== WORK REQUIRED ==
Restate, word for word, each entry that follows, but skip its pictures.

== Saved data entries ==

===============

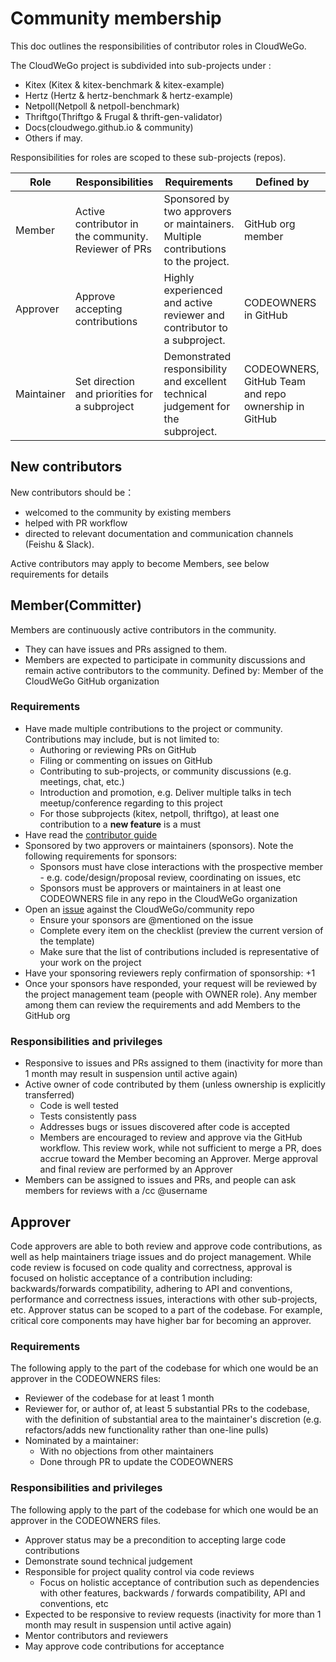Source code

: # Community membership

This doc outlines the responsibilities of contributor roles in CloudWeGo. 

The CloudWeGo project is subdivided into sub-projects under :
- Kitex (Kitex & kitex-benchmark & kitex-example)
- Hertz (Hertz & hertz-benchmark & hertz-example)
- Netpoll(Netpoll & netpoll-benchmark)
- Thriftgo(Thriftgo & Frugal & thrift-gen-validator)
- Docs(cloudwego.github.io & community)
- Others if may. 

Responsibilities for roles are scoped to these sub-projects (repos).

| **Role**   | **Responsibilities**                                  | **Requirements**                                             | **Defined by**                                               |
| ---------- | ----------------------------------------------------- | ------------------------------------------------------------ | ------------------------------------------------------------ |
| Member     | Active contributor in the community.  Reviewer of PRs | Sponsored by two approvers or maintainers. Multiple contributions to the project. | GitHub org member|
| Approver   | Approve accepting contributions                       | Highly experienced and active reviewer and contributor to a subproject.           | CODEOWNERS in GitHub |
| Maintainer | Set direction and priorities for a subproject         | Demonstrated responsibility and excellent technical judgement for the subproject. | CODEOWNERS, GitHub Team and repo ownership in GitHub |

## New contributors

New contributors should be：
- welcomed to the community by existing members
- helped with PR workflow
- directed to relevant documentation and communication channels (Feishu & Slack).
  
Active contributors may apply to become Members, see below requirements for details

## Member(Committer)

Members are continuously active contributors in the community.
- They can have issues and PRs assigned to them.
- Members are expected to participate in community discussions and remain active contributors to the community.
  Defined by: Member of the CloudWeGo GitHub organization

### Requirements

- Have made multiple contributions to the project or community. Contributions may include, but is not limited to:
  - Authoring or reviewing PRs on GitHub
  - Filing or commenting on issues on GitHub
  - Contributing to sub-projects, or community discussions (e.g. meetings, chat, etc.)
  - Introduction and promotion, e.g. Deliver multiple talks in tech meetup/conference regarding to this project
  - For those subprojects (kitex, netpoll, thriftgo), at least one contribution to a **new feature** is a must
- Have read the [contributor guide](https://github.com/cloudwego/community/blob/master/CONTRIBUTING.md)
- Sponsored by two approvers or maintainers (sponsors). Note the following requirements for sponsors:
  - Sponsors must have close interactions with the prospective member - e.g. code/design/proposal review, coordinating on issues, etc
  - Sponsors must be approvers or maintainers in at least one CODEOWNERS file in any repo in the CloudWeGo organization
- Open an [issue](https://github.com/cloudwego/community/issues) against the CloudWeGo/community repo
  - Ensure your sponsors are @mentioned on the issue
  - Complete every item on the checklist (preview the current version of the template)
  - Make sure that the list of contributions included is representative of your work on the project
- Have your sponsoring reviewers reply confirmation of sponsorship: +1
- Once your sponsors have responded, your request will be reviewed by the project management team (people with OWNER role). Any member among them can review the requirements and add Members to the GitHub org

### Responsibilities and privileges

- Responsive to issues and PRs assigned to them (inactivity for more than 1 month may result in suspension until active again)
- Active owner of code contributed by them (unless ownership is explicitly transferred)
  - Code is well tested
  - Tests consistently pass
  - Addresses bugs or issues discovered after code is accepted
  - Members are encouraged to review and approve via the GitHub workflow. This review work, while not sufficient to merge a PR, does accrue toward the Member becoming an Approver. Merge approval and final review are performed by an Approver
- Members can be assigned to issues and PRs, and people can ask members for reviews with a /cc @username

## Approver

Code approvers are able to both review and approve code contributions, as well as help maintainers triage issues and do project management.
While code review is focused on code quality and correctness, approval is focused on holistic acceptance of a contribution including: backwards/forwards compatibility, adhering to API and conventions, performance and correctness issues, interactions with other sub-projects, etc.
Approver status can be scoped to a part of the codebase. For example, critical core components may have higher bar for becoming an approver.

### Requirements

The following apply to the part of the codebase for which one would be an approver in the CODEOWNERS files:
- Reviewer of the codebase for at least 1 month
- Reviewer for, or author of, at least 5 substantial PRs to the codebase, with the definition of substantial area to the maintainer's discretion (e.g. refactors/adds new functionality rather than one-line pulls)
- Nominated by a maintainer:
  - With no objections from other maintainers
  - Done through PR to update the CODEOWNERS

### Responsibilities and privileges

The following apply to the part of the codebase for which one would be an approver in the CODEOWNERS files.
- Approver status may be a precondition to accepting large code contributions
- Demonstrate sound technical judgement
- Responsible for project quality control via code reviews
  - Focus on holistic acceptance of contribution such as dependencies with other features, backwards / forwards compatibility, API and conventions, etc
- Expected to be responsive to review requests (inactivity for more than 1 month may result in suspension until active again)
- Mentor contributors and reviewers
- May approve code contributions for acceptance
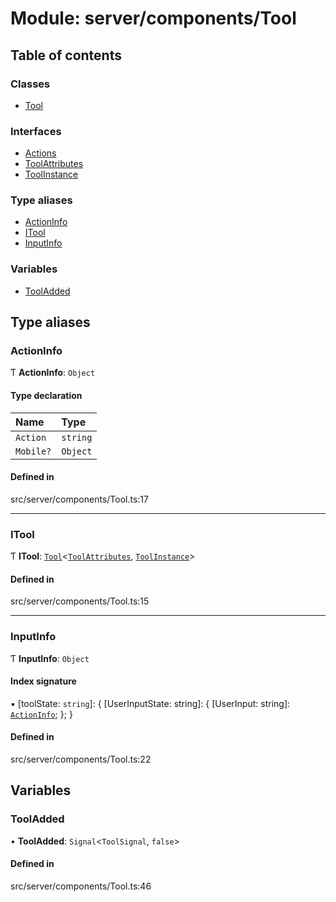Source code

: # Module: server/components/Tool

## Table of contents

### Classes

- [Tool](../wiki/server.components.Tool.Tool)

### Interfaces

- [Actions](../wiki/server.components.Tool.Actions)
- [ToolAttributes](../wiki/server.components.Tool.ToolAttributes)
- [ToolInstance](../wiki/server.components.Tool.ToolInstance)

### Type aliases

- [ActionInfo](../wiki/server.components.Tool#actioninfo)
- [ITool](../wiki/server.components.Tool#itool)
- [InputInfo](../wiki/server.components.Tool#inputinfo)

### Variables

- [ToolAdded](../wiki/server.components.Tool#tooladded)

## Type aliases

### ActionInfo

Ƭ **ActionInfo**: `Object`

#### Type declaration

| Name | Type |
| :------ | :------ |
| `Action` | `string` |
| `Mobile?` | `Object` |

#### Defined in

src/server/components/Tool.ts:17

___

### ITool

Ƭ **ITool**: [`Tool`](../wiki/server.components.Tool.Tool)<[`ToolAttributes`](../wiki/server.components.Tool.ToolAttributes), [`ToolInstance`](../wiki/server.components.Tool.ToolInstance)\>

#### Defined in

src/server/components/Tool.ts:15

___

### InputInfo

Ƭ **InputInfo**: `Object`

#### Index signature

▪ [toolState: `string`]: { [UserInputState: string]: { [UserInput: string]: [`ActionInfo`](../wiki/server.components.Tool#actioninfo);  };  }

#### Defined in

src/server/components/Tool.ts:22

## Variables

### ToolAdded

• **ToolAdded**: `Signal`<`ToolSignal`, ``false``\>

#### Defined in

src/server/components/Tool.ts:46
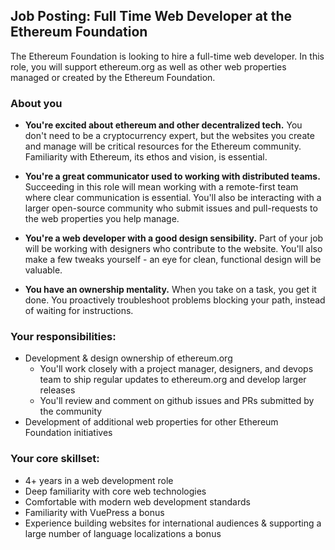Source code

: ## Job Posting: Full Time Web Developer at the Ethereum Foundation

The Ethereum Foundation is looking to hire a full-time web developer. In this role, you will support ethereum.org as well as other web properties managed or created by the Ethereum Foundation.

### About you

- **You're excited about ethereum and other decentralized tech.** You don't need to be a cryptocurrency expert, but the websites you create and manage will be critical resources for the Ethereum community. Familiarity with Ethereum, its ethos and vision, is essential.

- **You're a great communicator used to working with distributed teams.** Succeeding in this role will mean working with a remote-first team where clear communication is essential. You'll also be interacting with a larger open-source community who submit issues and pull-requests to the web properties you help manage.

- **You're a web developer with a good design sensibility.** Part of your job will be working with designers who contribute to the website. You'll also make a few tweaks yourself - an eye for clean, functional design will be valuable.

- **You have an ownership mentality.** When you take on a task, you get it done. You proactively troubleshoot problems blocking your path, instead of waiting for instructions.

### Your responsibilities:

- Development & design ownership of ethereum.org
    - You'll work closely with a project manager, designers, and devops team to ship regular updates to ethereum.org and develop larger releases
    - You'll review and comment on github issues and PRs submitted by the community
- Development of additional web properties for other Ethereum Foundation initiatives

### Your core skillset:

- 4+ years in a web development role
- Deep familiarity with core web technologies
- Comfortable with modern web development standards
- Familiarity with VuePress a bonus
- Experience building websites for international audiences & supporting a large number of language localizations a bonus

===============

== EXERCISE ANSWER ==
Source code

: # Community membership

This doc outlines the responsibilities of contributor roles in CloudWeGo. 

The CloudWeGo project is subdivided into sub-projects under :
- Kitex (Kitex & kitex-benchmark & kitex-example)
- Hertz (Hertz & hertz-benchmark & hertz-example)
- Netpoll(Netpoll & netpoll-benchmark)
- Thriftgo(Thriftgo & Frugal & thrift-gen-validator)
- Docs(cloudwego.github.io & community)
- Others if may. 

Responsibilities for roles are scoped to these sub-projects (repos).

| **Role**   | **Responsibilities**                                  | **Requirements**                                             | **Defined by**                                               |
| ---------- | ----------------------------------------------------- | ------------------------------------------------------------ | ------------------------------------------------------------ |
| Member     | Active contributor in the community.  Reviewer of PRs | Sponsored by two approvers or maintainers. Multiple contributions to the project. | GitHub org member|
| Approver   | Approve accepting contributions                       | Highly experienced and active reviewer and contributor to a subproject.           | CODEOWNERS in GitHub |
| Maintainer | Set direction and priorities for a subproject         | Demonstrated responsibility and excellent technical judgement for the subproject. | CODEOWNERS, GitHub Team and repo ownership in GitHub |

## New contributors

New contributors should be：
- welcomed to the community by existing members
- helped with PR workflow
- directed to relevant documentation and communication channels (Feishu & Slack).
  
Active contributors may apply to become Members, see below requirements for details

## Member(Committer)

Members are continuously active contributors in the community.
- They can have issues and PRs assigned to them.
- Members are expected to participate in community discussions and remain active contributors to the community.
  Defined by: Member of the CloudWeGo GitHub organization

### Requirements

- Have made multiple contributions to the project or community. Contributions may include, but is not limited to:
  - Authoring or reviewing PRs on GitHub
  - Filing or commenting on issues on GitHub
  - Contributing to sub-projects, or community discussions (e.g. meetings, chat, etc.)
  - Introduction and promotion, e.g. Deliver multiple talks in tech meetup/conference regarding to this project
  - For those subprojects (kitex, netpoll, thriftgo), at least one contribution to a **new feature** is a must
- Have read the [contributor guide](https://github.com/cloudwego/community/blob/master/CONTRIBUTING.md)
- Sponsored by two approvers or maintainers (sponsors). Note the following requirements for sponsors:
  - Sponsors must have close interactions with the prospective member - e.g. code/design/proposal review, coordinating on issues, etc
  - Sponsors must be approvers or maintainers in at least one CODEOWNERS file in any repo in the CloudWeGo organization
- Open an [issue](https://github.com/cloudwego/community/issues) against the CloudWeGo/community repo
  - Ensure your sponsors are @mentioned on the issue
  - Complete every item on the checklist (preview the current version of the template)
  - Make sure that the list of contributions included is representative of your work on the project
- Have your sponsoring reviewers reply confirmation of sponsorship: +1
- Once your sponsors have responded, your request will be reviewed by the project management team (people with OWNER role). Any member among them can review the requirements and add Members to the GitHub org

### Responsibilities and privileges

- Responsive to issues and PRs assigned to them (inactivity for more than 1 month may result in suspension until active again)
- Active owner of code contributed by them (unless ownership is explicitly transferred)
  - Code is well tested
  - Tests consistently pass
  - Addresses bugs or issues discovered after code is accepted
  - Members are encouraged to review and approve via the GitHub workflow. This review work, while not sufficient to merge a PR, does accrue toward the Member becoming an Approver. Merge approval and final review are performed by an Approver
- Members can be assigned to issues and PRs, and people can ask members for reviews with a /cc @username

## Approver

Code approvers are able to both review and approve code contributions, as well as help maintainers triage issues and do project management.
While code review is focused on code quality and correctness, approval is focused on holistic acceptance of a contribution including: backwards/forwards compatibility, adhering to API and conventions, performance and correctness issues, interactions with other sub-projects, etc.
Approver status can be scoped to a part of the codebase. For example, critical core components may have higher bar for becoming an approver.

### Requirements

The following apply to the part of the codebase for which one would be an approver in the CODEOWNERS files:
- Reviewer of the codebase for at least 1 month
- Reviewer for, or author of, at least 5 substantial PRs to the codebase, with the definition of substantial area to the maintainer's discretion (e.g. refactors/adds new functionality rather than one-line pulls)
- Nominated by a maintainer:
  - With no objections from other maintainers
  - Done through PR to update the CODEOWNERS

### Responsibilities and privileges

The following apply to the part of the codebase for which one would be an approver in the CODEOWNERS files.
- Approver status may be a precondition to accepting large code contributions
- Demonstrate sound technical judgement
- Responsible for project quality control via code reviews
  - Focus on holistic acceptance of contribution such as dependencies with other features, backwards / forwards compatibility, API and conventions, etc
- Expected to be responsive to review requests (inactivity for more than 1 month may result in suspension until active again)
- Mentor contributors and reviewers
- May approve code contributions for acceptance
Source code

: # Module: server/components/Tool

## Table of contents

### Classes

- [Tool](../wiki/server.components.Tool.Tool)

### Interfaces

- [Actions](../wiki/server.components.Tool.Actions)
- [ToolAttributes](../wiki/server.components.Tool.ToolAttributes)
- [ToolInstance](../wiki/server.components.Tool.ToolInstance)

### Type aliases

- [ActionInfo](../wiki/server.components.Tool#actioninfo)
- [ITool](../wiki/server.components.Tool#itool)
- [InputInfo](../wiki/server.components.Tool#inputinfo)

### Variables

- [ToolAdded](../wiki/server.components.Tool#tooladded)

## Type aliases

### ActionInfo

Ƭ **ActionInfo**: `Object`

#### Type declaration

| Name | Type |
| :------ | :------ |
| `Action` | `string` |
| `Mobile?` | `Object` |

#### Defined in

src/server/components/Tool.ts:17

___

### ITool

Ƭ **ITool**: [`Tool`](../wiki/server.components.Tool.Tool)<[`ToolAttributes`](../wiki/server.components.Tool.ToolAttributes), [`ToolInstance`](../wiki/server.components.Tool.ToolInstance)\>

#### Defined in

src/server/components/Tool.ts:15

___

### InputInfo

Ƭ **InputInfo**: `Object`

#### Index signature

▪ [toolState: `string`]: { [UserInputState: string]: { [UserInput: string]: [`ActionInfo`](../wiki/server.components.Tool#actioninfo);  };  }

#### Defined in

src/server/components/Tool.ts:22

## Variables

### ToolAdded

• **ToolAdded**: `Signal`<`ToolSignal`, ``false``\>

#### Defined in

src/server/components/Tool.ts:46
Source code

: ## Job Posting: Full Time Web Developer at the Ethereum Foundation

The Ethereum Foundation is looking to hire a full-time web developer. In this role, you will support ethereum.org as well as other web properties managed or created by the Ethereum Foundation.

### About you

- **You're excited about ethereum and other decentralized tech.** You don't need to be a cryptocurrency expert, but the websites you create and manage will be critical resources for the Ethereum community. Familiarity with Ethereum, its ethos and vision, is essential.

- **You're a great communicator used to working with distributed teams.** Succeeding in this role will mean working with a remote-first team where clear communication is essential. You'll also be interacting with a larger open-source community who submit issues and pull-requests to the web properties you help manage.

- **You're a web developer with a good design sensibility.** Part of your job will be working with designers who contribute to the website. You'll also make a few tweaks yourself - an eye for clean, functional design will be valuable.

- **You have an ownership mentality.** When you take on a task, you get it done. You proactively troubleshoot problems blocking your path, instead of waiting for instructions.

### Your responsibilities:

- Development & design ownership of ethereum.org
    - You'll work closely with a project manager, designers, and devops team to ship regular updates to ethereum.org and develop larger releases
    - You'll review and comment on github issues and PRs submitted by the community
- Development of additional web properties for other Ethereum Foundation initiatives

### Your core skillset:

- 4+ years in a web development role
- Deep familiarity with core web technologies
- Comfortable with modern web development standards
- Familiarity with VuePress a bonus
- Experience building websites for international audiences & supporting a large number of language localizations a bonus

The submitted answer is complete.